Records supplied ▸
=-=-=-=-=
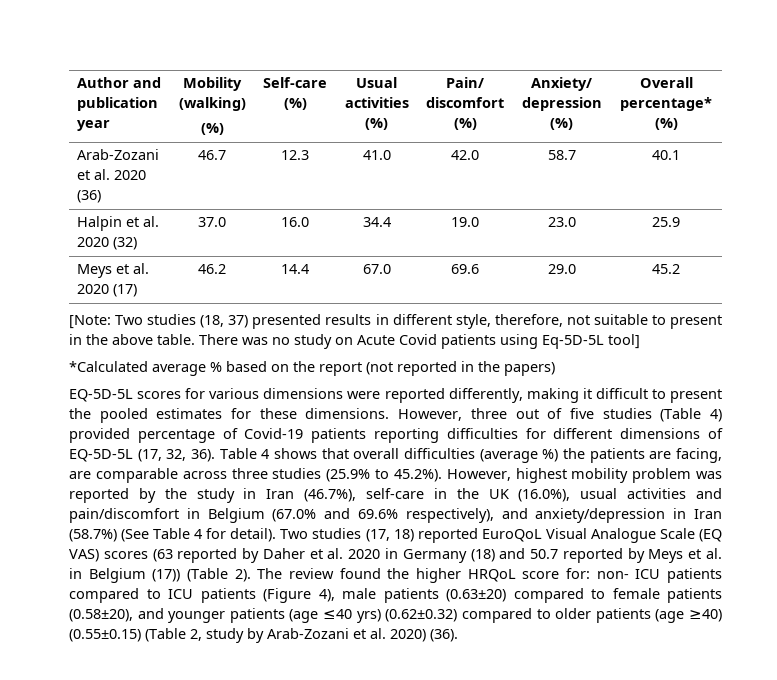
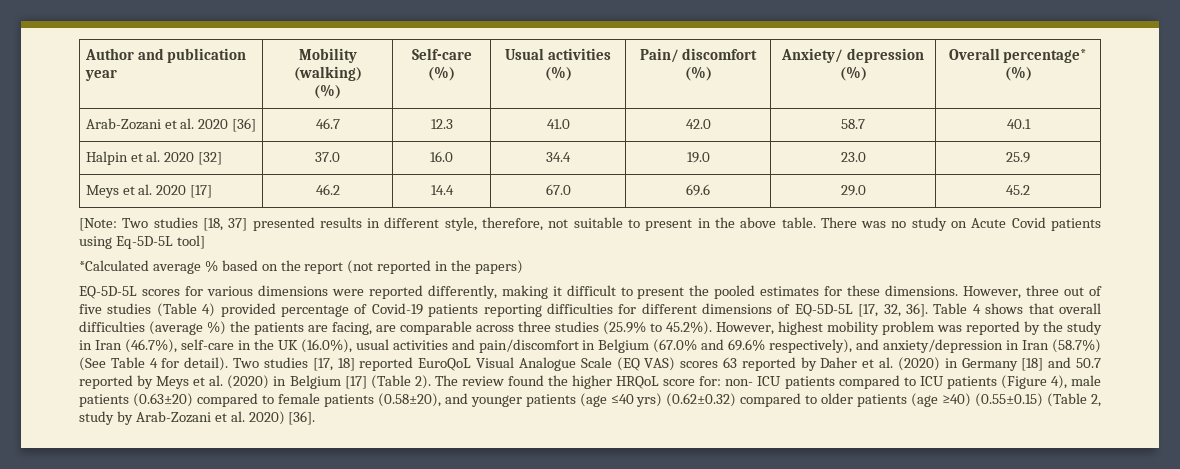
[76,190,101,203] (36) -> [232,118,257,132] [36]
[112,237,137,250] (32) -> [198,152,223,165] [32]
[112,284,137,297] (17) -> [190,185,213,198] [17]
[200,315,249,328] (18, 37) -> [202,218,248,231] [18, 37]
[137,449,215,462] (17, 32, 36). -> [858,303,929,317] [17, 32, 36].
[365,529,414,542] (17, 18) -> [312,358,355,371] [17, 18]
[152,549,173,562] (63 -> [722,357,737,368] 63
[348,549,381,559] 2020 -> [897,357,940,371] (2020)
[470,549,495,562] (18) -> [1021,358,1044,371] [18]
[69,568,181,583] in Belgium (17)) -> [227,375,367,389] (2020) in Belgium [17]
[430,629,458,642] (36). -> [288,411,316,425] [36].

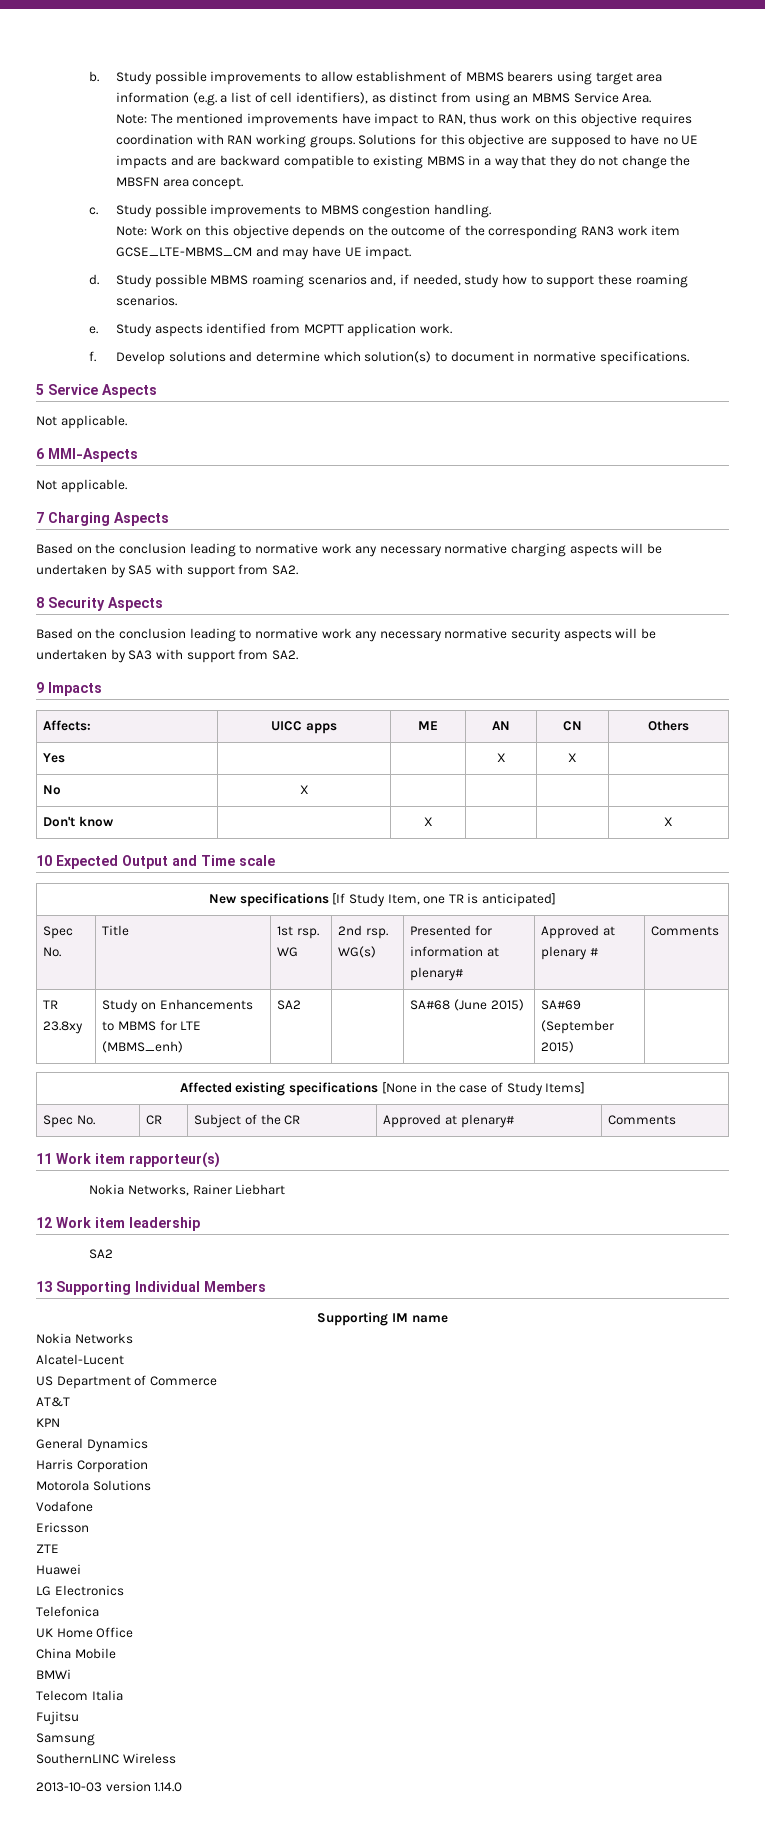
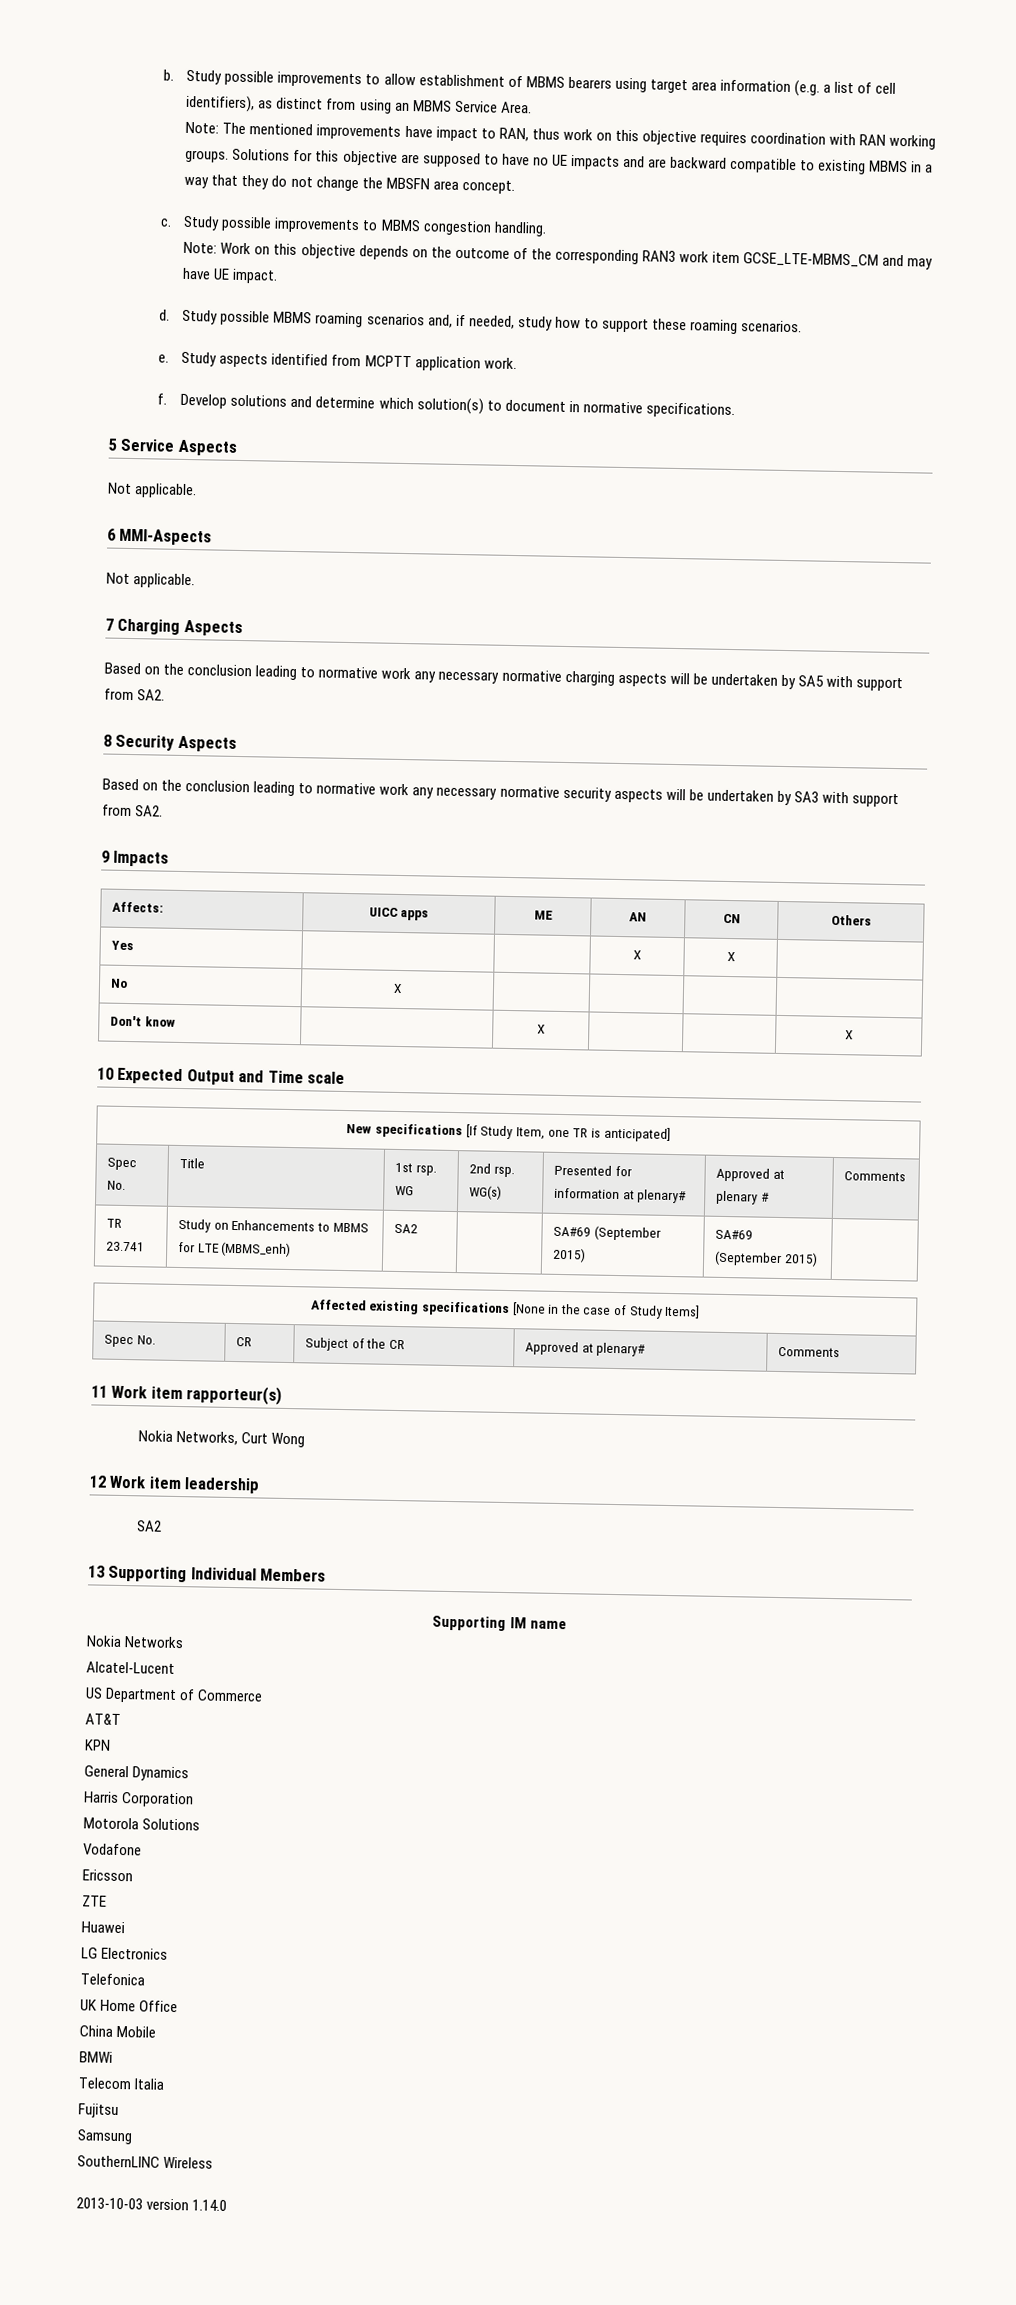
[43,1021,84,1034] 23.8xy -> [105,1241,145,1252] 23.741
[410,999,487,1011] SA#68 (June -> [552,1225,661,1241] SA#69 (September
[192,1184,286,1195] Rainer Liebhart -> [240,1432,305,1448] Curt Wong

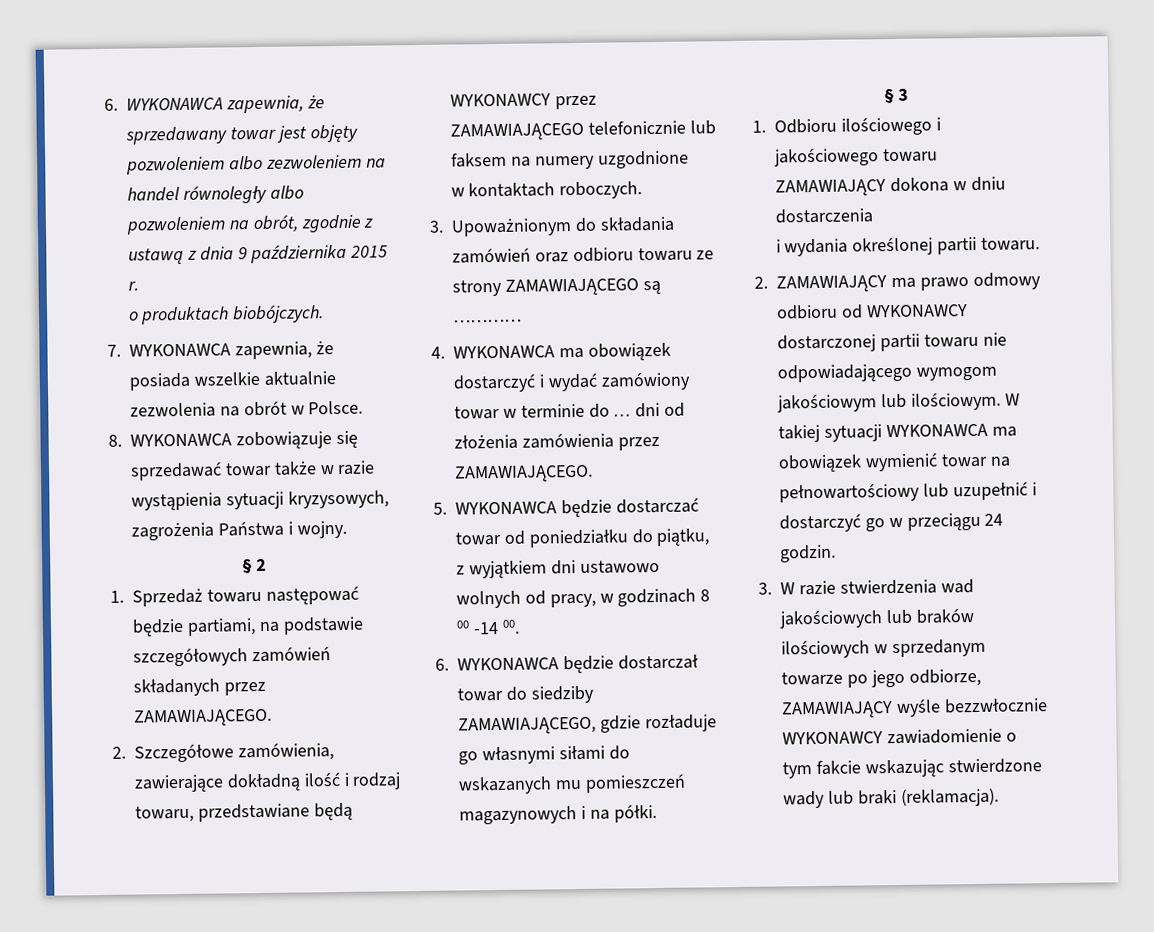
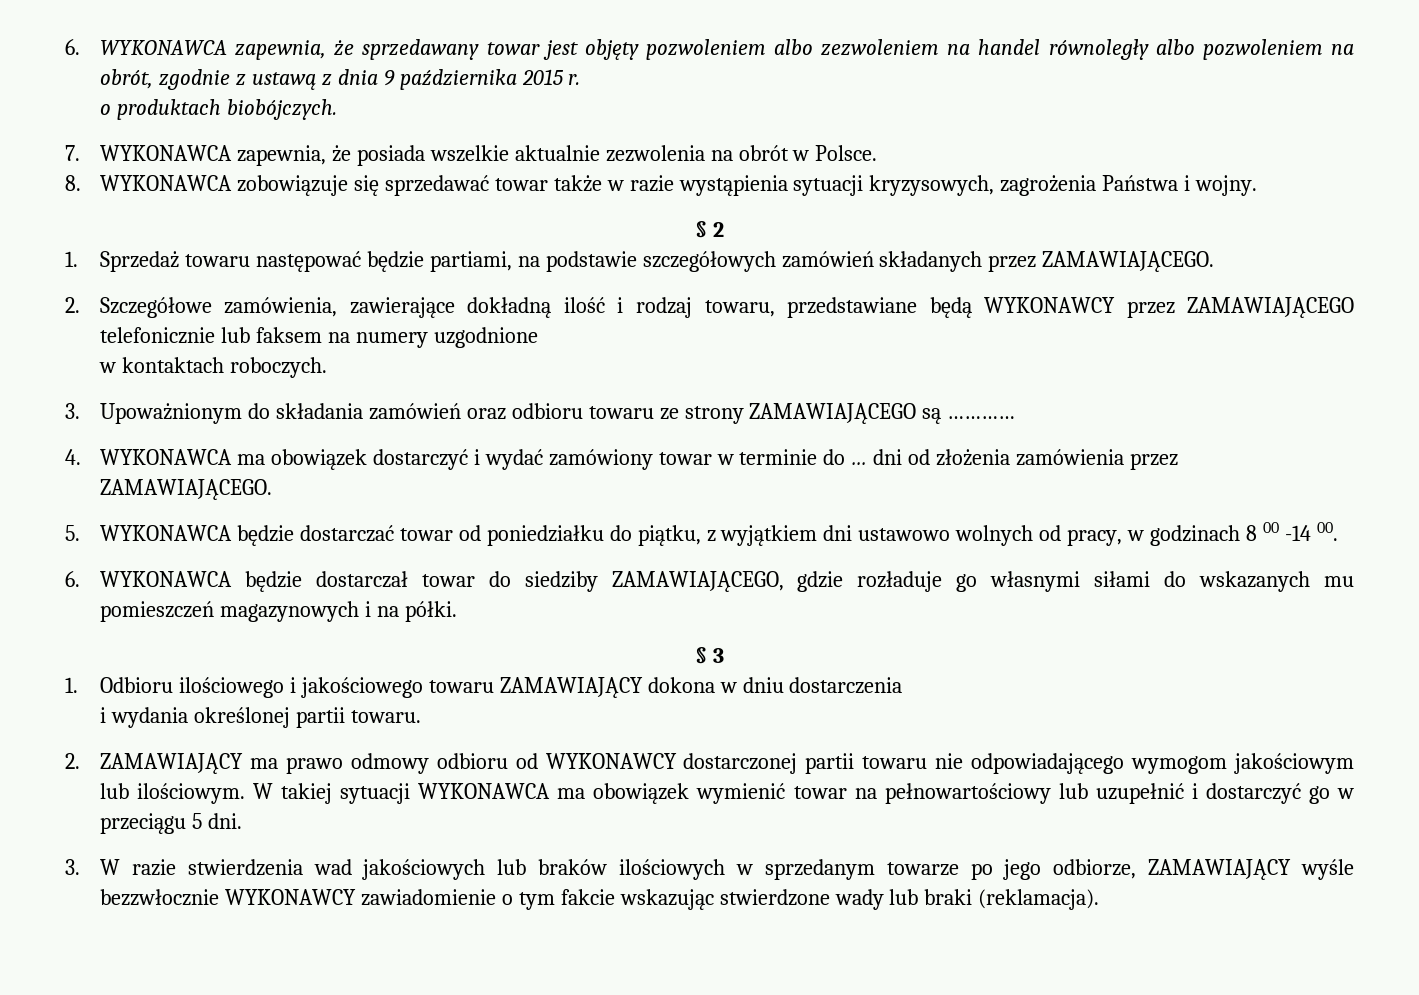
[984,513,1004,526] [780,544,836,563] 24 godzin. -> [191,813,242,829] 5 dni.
=-=-=-=-=
Repeat the records above word for word. Pictures stay out of the copy.

Task solution ▸
[76,190,101,203] (36) -> [232,118,257,132] [36]
[112,237,137,250] (32) -> [198,152,223,165] [32]
[112,284,137,297] (17) -> [190,185,213,198] [17]
[200,315,249,328] (18, 37) -> [202,218,248,231] [18, 37]
[137,449,215,462] (17, 32, 36). -> [858,303,929,317] [17, 32, 36].
[365,529,414,542] (17, 18) -> [312,358,355,371] [17, 18]
[152,549,173,562] (63 -> [722,357,737,368] 63
[348,549,381,559] 2020 -> [897,357,940,371] (2020)
[470,549,495,562] (18) -> [1021,358,1044,371] [18]
[69,568,181,583] in Belgium (17)) -> [227,375,367,389] (2020) in Belgium [17]
[430,629,458,642] (36). -> [288,411,316,425] [36].

[43,1021,84,1034] 23.8xy -> [105,1241,145,1252] 23.741
[410,999,487,1011] SA#68 (June -> [552,1225,661,1241] SA#69 (September
[192,1184,286,1195] Rainer Liebhart -> [240,1432,305,1448] Curt Wong

[984,513,1004,526] [780,544,836,563] 24 godzin. -> [191,813,242,829] 5 dni.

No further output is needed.